=== Section Start ===
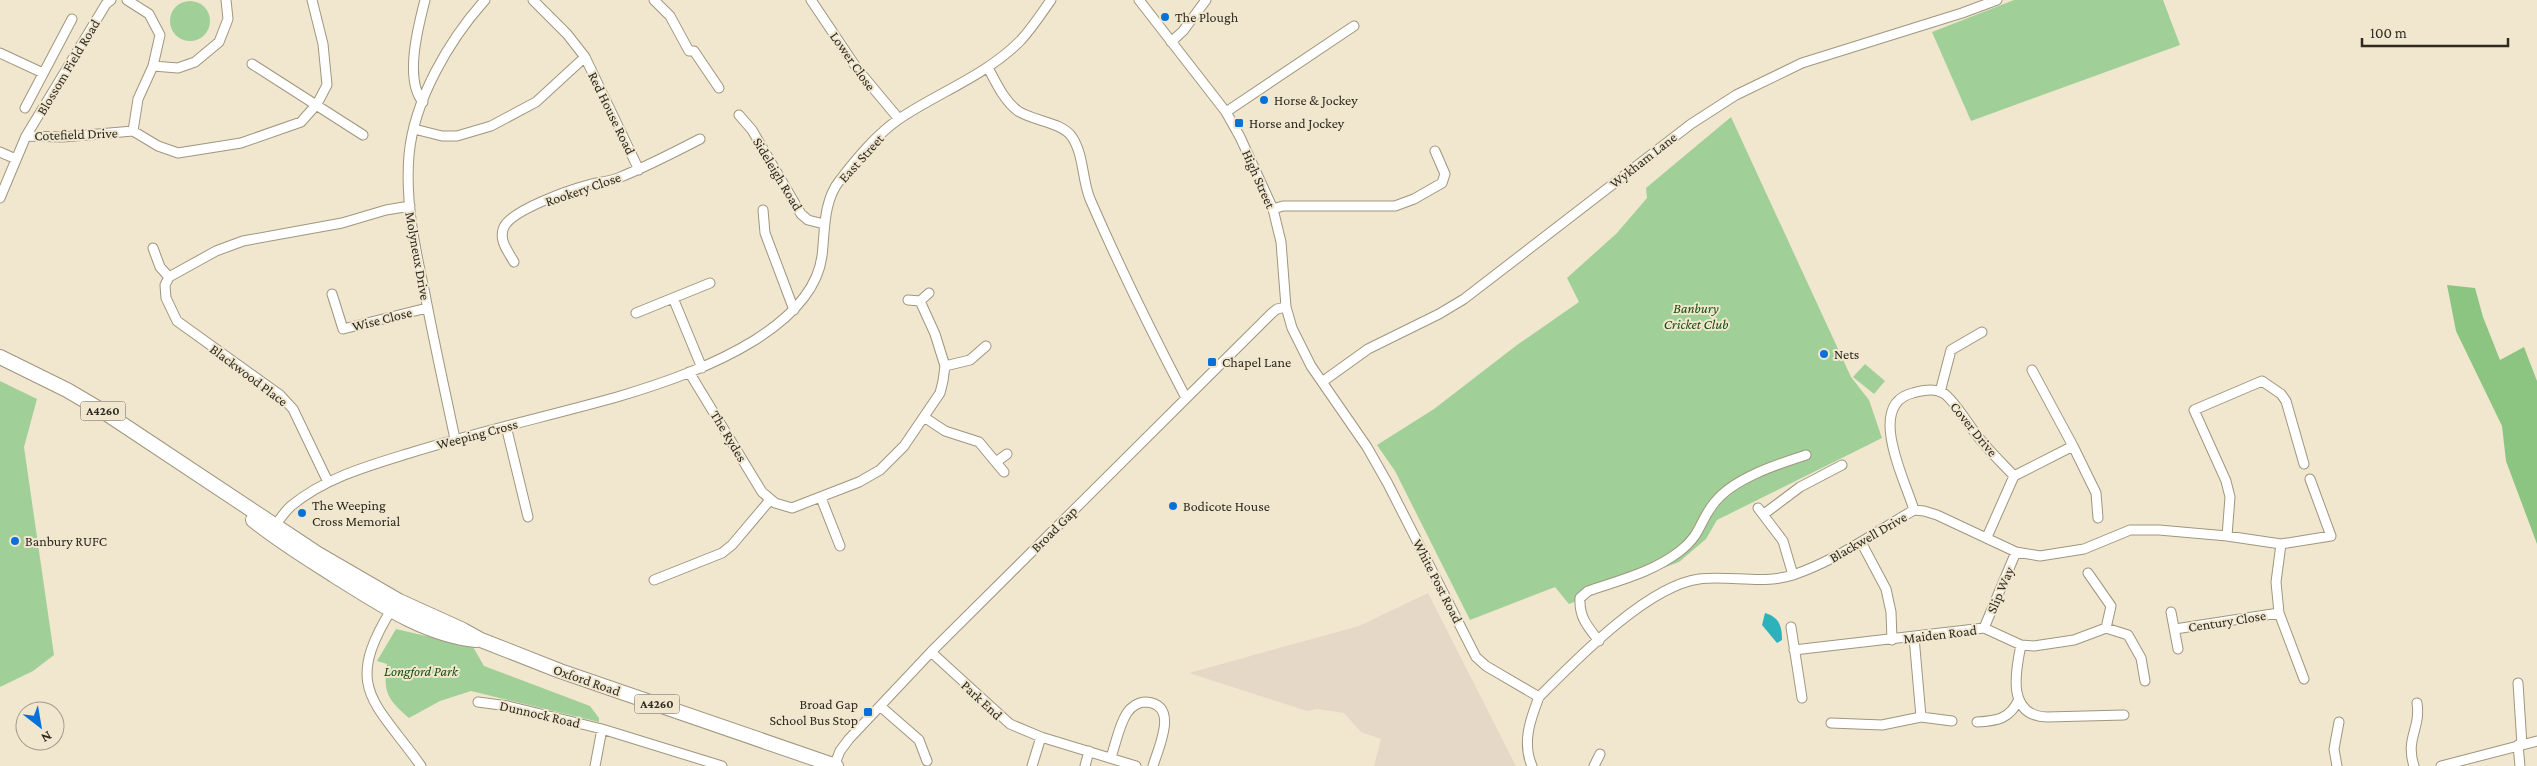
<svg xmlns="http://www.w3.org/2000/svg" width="2537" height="766" font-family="'Crimson Pro',serif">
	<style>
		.education { fill: #e6d8c6 }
		.green { fill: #a0cf97 }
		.forest { fill: #8cc482 }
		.water { fill: #2db2bb }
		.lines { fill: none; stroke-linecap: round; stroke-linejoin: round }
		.street-casing { stroke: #9f967f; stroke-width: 11 }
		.primary-casing { stroke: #9f967f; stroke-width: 16 }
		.street { stroke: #fff; stroke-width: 9 }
		.primary { stroke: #fff; stroke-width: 14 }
		.poi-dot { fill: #0871d9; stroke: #f1e7cf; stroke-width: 2 }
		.labels { text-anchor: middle; stroke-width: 4; stroke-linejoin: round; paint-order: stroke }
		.shield { fill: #f1e7cf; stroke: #686355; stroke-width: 1 }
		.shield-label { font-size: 12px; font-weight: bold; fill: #2e2a21 }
		.poi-label { font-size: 14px; fill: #2e2a21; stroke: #f1e7cf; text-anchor: start }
		.street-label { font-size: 14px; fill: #2e2a21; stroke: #f1e7cf }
		.park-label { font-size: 14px; font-style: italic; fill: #154c09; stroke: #f1e7cf }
	</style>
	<rect width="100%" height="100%" fill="#f1e7cf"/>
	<path class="education" d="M1428,593L1516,766H1374L1381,739L1361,732L1344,713L1317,709L1307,711L1189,673L1359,626Z"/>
	<path class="green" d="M2014,0H2163L2180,45L1971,121L1932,32Z
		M170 21a20 20 0 1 1 40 0a20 20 0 1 1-40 0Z
		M1731,117L1851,377L1869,400L1882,438L1717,520L1706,539L1679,562L1569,604L1555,587L1470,620L1395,471L1377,445L1434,409L1517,345L1579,302L1567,278L1617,233L1647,198L1646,188Z
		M1865,364L1885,381L1874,394L1853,377Z
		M0,381L37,399L24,447L54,655L33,671L0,687Z
		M396,629L473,647L484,666L590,706L599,718V722L471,691L440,701L409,718C387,699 383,692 387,664L377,661Z"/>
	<path class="forest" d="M2447,285L2475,288L2483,317L2500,360L2524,347L2537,381V544L2506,461L2502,426L2456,331Z"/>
	<path class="water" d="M1765,613C1779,617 1782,626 1782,640L1777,643L1762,625Z"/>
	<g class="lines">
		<defs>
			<path id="street" d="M127,0L149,14L160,35L153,66L178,68L195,62L219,42L228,19L226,0
				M654,0L670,16L689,51H694L719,88
				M811,0L858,70L899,119
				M1139,0L1226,112L1240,137L1273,209L1281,242L1286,307L1292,328L1311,366L1367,447L1388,484L1476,657L1486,666L1539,697
				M1171,42L1183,31L1206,0
				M0,53L43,73
				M585,57L639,170
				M252,64L363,135
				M988,68C996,82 1004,101 1018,111C1033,121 1062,122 1072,137C1084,155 1082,180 1090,199C1119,266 1152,333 1186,398
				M423,102C404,80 418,27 425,0
				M25,108L72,19
				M1226,112L1354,26
				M739,115L752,130L801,214L808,220L824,224
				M414,129L442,136H457L491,126L536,102L585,57L567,34L533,0
				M133,131L138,99L153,66
				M26,136L106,4L111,0
				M0,152L16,159
				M0,198L26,136L63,137L133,131L158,146L178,153L241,143L301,122L317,104L327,85L323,44L312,0
				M1273,209L1283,206H1395L1414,199L1442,183L1445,174L1435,151
				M763,210L765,233L794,310
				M153,248L160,267L169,277
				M514,262C508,251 498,240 504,227C512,210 569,190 588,185C598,182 608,182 618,178C646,167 673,153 700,139
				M332,294L343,329L427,308
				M673,298L702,368
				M920,301L929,293
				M636,313L710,283
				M945,366L970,360L986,346
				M2032,370L2073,446
				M689,372L762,492L775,503L792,508L859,482L880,470L904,446L940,393L943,381L945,366L935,334L920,301L908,300
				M1322,382L1368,349L1439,314L1464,299L1691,124L1736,95L1802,63L1962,13L1997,0
				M1940,392L1951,350L1982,332
				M924,417L945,431L979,442L1004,472
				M506,426L528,517
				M455,439C445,391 434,342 425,294C415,248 405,202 409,155C414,100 449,40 485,0
				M996,462L1007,454
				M328,482L293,409L280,395L177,321L166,298L165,285L169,277L216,251L243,241L342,223L386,210L410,206
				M821,498L840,546
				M1758,508L1783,541L1793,575
				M1914,510C1906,482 1865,404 1913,393C1923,390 1937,387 1946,395C1958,406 1966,421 1976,434C1987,449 2001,462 2014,476
				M1764,514L1800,487L1842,465
				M272,530C278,522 284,512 291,506C326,477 371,465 413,452C481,431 549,416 617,397C664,383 713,366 755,340C785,321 817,294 822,256C825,231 823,201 840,180C857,158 876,135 899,119C939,92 987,75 1021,40C1032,28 1041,14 1051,0
				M2227,536L2230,497L2226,481L2194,410L2262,381L2281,394L2286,401L2304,464
				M1987,537L2014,476L2073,446L2096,493L2098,518
				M1861,542L1886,589L1891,612L1892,640
				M2281,544L2276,582L2279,613L2304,679
				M2088,573L2111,606L2106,628
				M654,580L722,553L732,545L770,500
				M393,607C342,688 374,700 421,766
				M2171,612L2178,649
				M1791,627L1802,698
				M1984,628L2016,552
				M2175,629L2279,613
				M1914,637L1921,717
				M1599,641C1587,626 1579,617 1580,598L1588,591C1620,580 1653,572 1680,551C1702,534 1699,521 1715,502C1734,478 1778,464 1806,455
				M2021,645C2015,673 2007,716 2047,717L2124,715
				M1794,650L1984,628L2021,645L2034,646L2074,640L2106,628L2128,635L2141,658L2145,681
				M931,652L1010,724L1041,737L1136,766
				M2518,683L2522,745
				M478,702L508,706L602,729L722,766
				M880,706L919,740L927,761
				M1977,722C1997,721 2010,719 2019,699
				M1831,723L1882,725L1921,717L1952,721
				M2518,745L2520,766
				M1111,757C1116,743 1119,725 1127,713C1131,707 1138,702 1146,702C1180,705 1158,748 1153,766
				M595,766L602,729
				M834,766L840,751L849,739L931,652L1272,313L1277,309L1286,307
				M1032,766L1041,737
				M1085,766L1089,751
				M1532,766C1522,743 1530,720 1539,697C1576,660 1647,586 1699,579C1731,575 1762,585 1793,575C1837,560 1874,533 1914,510L1924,511L1937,515L2016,552L2040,556L2084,549L2130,530H2159L2227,536L2281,544L2331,536L2310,479
				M1594,766L1600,754
				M2337,766L2334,749L2339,722
				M2414,766C2405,738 2421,729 2417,703
				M2441,766L2537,741"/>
			<path id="primary" d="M0,357L67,390L101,410L318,554L399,601L463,630L481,640L560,671L836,766
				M253,520C279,541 307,558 335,576C378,603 425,635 476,640"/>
		</defs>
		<use href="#street" class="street-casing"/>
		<use href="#primary" class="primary-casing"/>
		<use href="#street" class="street"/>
		<use href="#primary" class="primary"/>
	</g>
	<g class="poi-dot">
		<circle cx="1165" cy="17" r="5"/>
		<circle cx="1264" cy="100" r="5"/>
		<rect x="1234" y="118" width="10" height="10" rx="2.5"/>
		<circle cx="1824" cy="354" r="5"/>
		<rect x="1207" y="357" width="10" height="10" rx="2.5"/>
		<circle cx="1173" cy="506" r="5"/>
		<circle cx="302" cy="513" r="5"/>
		<circle cx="15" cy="541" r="5"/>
		<rect x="863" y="707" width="10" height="10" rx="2.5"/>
	</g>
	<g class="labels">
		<g class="shield">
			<rect x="80.5" y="401.5" width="45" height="19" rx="4"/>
			<rect x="634.5" y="694.5" width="45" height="19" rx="4"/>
		</g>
		<g class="shield-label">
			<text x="103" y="415">A4260</text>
			<text x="657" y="708">A4260</text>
		</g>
		<g class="poi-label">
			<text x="1175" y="22">The Plough</text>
			<text x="1274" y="105">Horse &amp; Jockey</text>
			<text x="1249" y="128">Horse and Jockey</text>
			<text x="1834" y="359">Nets</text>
			<text x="1222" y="367">Chapel Lane</text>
			<text x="312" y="510">The Weeping<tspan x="312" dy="16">Cross Memorial</tspan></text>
			<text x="1183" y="511">Bodicote House</text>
			<text x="25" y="546">Banbury RUFC</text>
			<text x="858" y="709" text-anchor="end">Broad Gap<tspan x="858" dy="16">School Bus Stop</tspan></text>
		</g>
		<g class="street-label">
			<text transform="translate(853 61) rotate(55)" y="5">Lower Close</text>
			<text transform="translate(68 67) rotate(-59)" y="5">Blossom Field Road</text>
			<text transform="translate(612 113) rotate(64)" y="5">Red House Road</text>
			<text transform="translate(76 134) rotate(-2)" y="5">Cotefield Drive</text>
			<text transform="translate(861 158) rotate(-48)" y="5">East Street</text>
			<text transform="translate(1643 160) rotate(-38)" y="5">Wykham Lane</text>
			<text transform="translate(778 174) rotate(59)" y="5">Sideleigh Road</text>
			<text transform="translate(1259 179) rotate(66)" y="5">High Street</text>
			<text transform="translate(583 189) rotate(-19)" y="5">Rookery Close</text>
			<text transform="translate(418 256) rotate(80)" y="5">Molyneux Drive</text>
			<text transform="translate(382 319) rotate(-14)" y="5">Wise Close</text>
			<text transform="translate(249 375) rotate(37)" y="5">Blackwood Place</text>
			<text transform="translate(1974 429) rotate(51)" y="5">Cover Drive</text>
			<text transform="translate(477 434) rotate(-15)" y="5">Weeping Cross</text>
			<text transform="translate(729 436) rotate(59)" y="5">The Rydes</text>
			<text transform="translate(1054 529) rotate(-45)" y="5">Broad Gap</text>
			<text transform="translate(1868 537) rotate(-30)" y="5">Blackwell Drive</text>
			<text transform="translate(1438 581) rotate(63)" y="5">White Post Road</text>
			<text transform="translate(2000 590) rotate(-67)" y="5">Slip Way</text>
			<text transform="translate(2227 621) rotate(-9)" y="5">Century Close</text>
			<text transform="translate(1940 634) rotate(-7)" y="5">Maiden Road</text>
			<text transform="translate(587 680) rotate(19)" y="5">Oxford Road</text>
			<text transform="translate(982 700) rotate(43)" y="5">Park End</text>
			<text transform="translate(540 714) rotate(13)" y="5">Dunnock Road</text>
		</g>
		<g class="park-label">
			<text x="1696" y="313">Banbury<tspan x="1696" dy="16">Cricket Club</tspan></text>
			<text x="421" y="676">Longford Park</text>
		</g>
	</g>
	<g transform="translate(40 726) rotate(149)"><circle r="24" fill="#f1e7cf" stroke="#a39b89"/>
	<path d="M0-4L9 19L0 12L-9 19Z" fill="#0871d9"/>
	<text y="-8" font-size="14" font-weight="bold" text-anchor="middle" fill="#2e2a21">N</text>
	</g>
	<path d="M2362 38v8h146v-8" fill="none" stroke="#2e2a21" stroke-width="2.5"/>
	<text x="2370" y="38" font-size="15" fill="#2e2a21" stroke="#f1e7cf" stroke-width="4" paint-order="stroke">100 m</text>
</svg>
=== Section End ===
== TASK TO COMPLETE ==
Search the data above and return each line in which "round" occurs.

== TASK ANSWER ==
		.lines { fill: none; stroke-linecap: round; stroke-linejoin: round }
		.labels { text-anchor: middle; stroke-width: 4; stroke-linejoin: round; paint-order: stroke }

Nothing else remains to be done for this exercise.